### Records to process
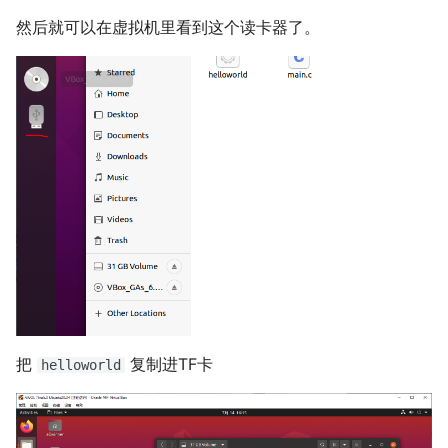
然后就可以在虚拟机里看到这个读卡器了。
把
复制进TF卡
helloworld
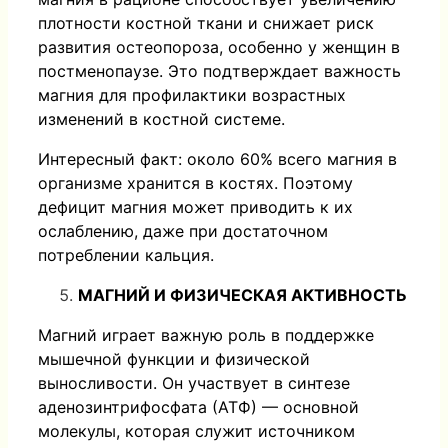
плотности костной ткани и снижает риск
развития остеопороза, особенно у женщин в
постменопаузе. Это подтверждает важность
магния для профилактики возрастных
изменений в костной системе.
Интересный факт: около 60% всего магния в
организме хранится в костях. Поэтому
дефицит магния может приводить к их
ослаблению, даже при достаточном
потреблении кальция.
МАГНИЙ И ФИЗИЧЕСКАЯ АКТИВНОСТЬ
Магний играет важную роль в поддержке
мышечной функции и физической
выносливости. Он участвует в синтезе
аденозинтрифосфата (АТФ) — основной
молекулы, которая служит источником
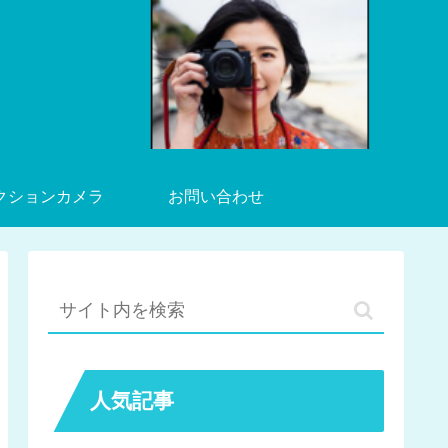
クションカメラ
お問い合わせ
人気記事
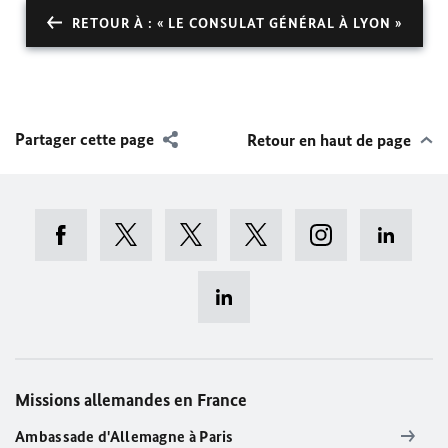
RETOUR À : « LE CONSULAT GÉNÉRAL À LYON »
Partager cette page
Retour en haut de page
Missions allemandes en France
Ambassade d'Allemagne à Paris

### Task directions
Every line of the data above is to be set down word for word, with the pictures left out.

### Task solution
然后就可以在虚拟机里看到这个读卡器了。
把
复制进TF卡
helloworld
плотности костной ткани и снижает риск
развития остеопороза, особенно у женщин в
постменопаузе. Это подтверждает важность
магния для профилактики возрастных
изменений в костной системе.
Интересный факт: около 60% всего магния в
организме хранится в костях. Поэтому
дефицит магния может приводить к их
ослаблению, даже при достаточном
потреблении кальция.
МАГНИЙ И ФИЗИЧЕСКАЯ АКТИВНОСТЬ
Магний играет важную роль в поддержке
мышечной функции и физической
выносливости. Он участвует в синтезе
аденозинтрифосфата (АТФ) — основной
молекулы, которая служит источником
クションカメラ
お問い合わせ
人気記事
RETOUR À : « LE CONSULAT GÉNÉRAL À LYON »
Partager cette page
Retour en haut de page
Missions allemandes en France
Ambassade d'Allemagne à Paris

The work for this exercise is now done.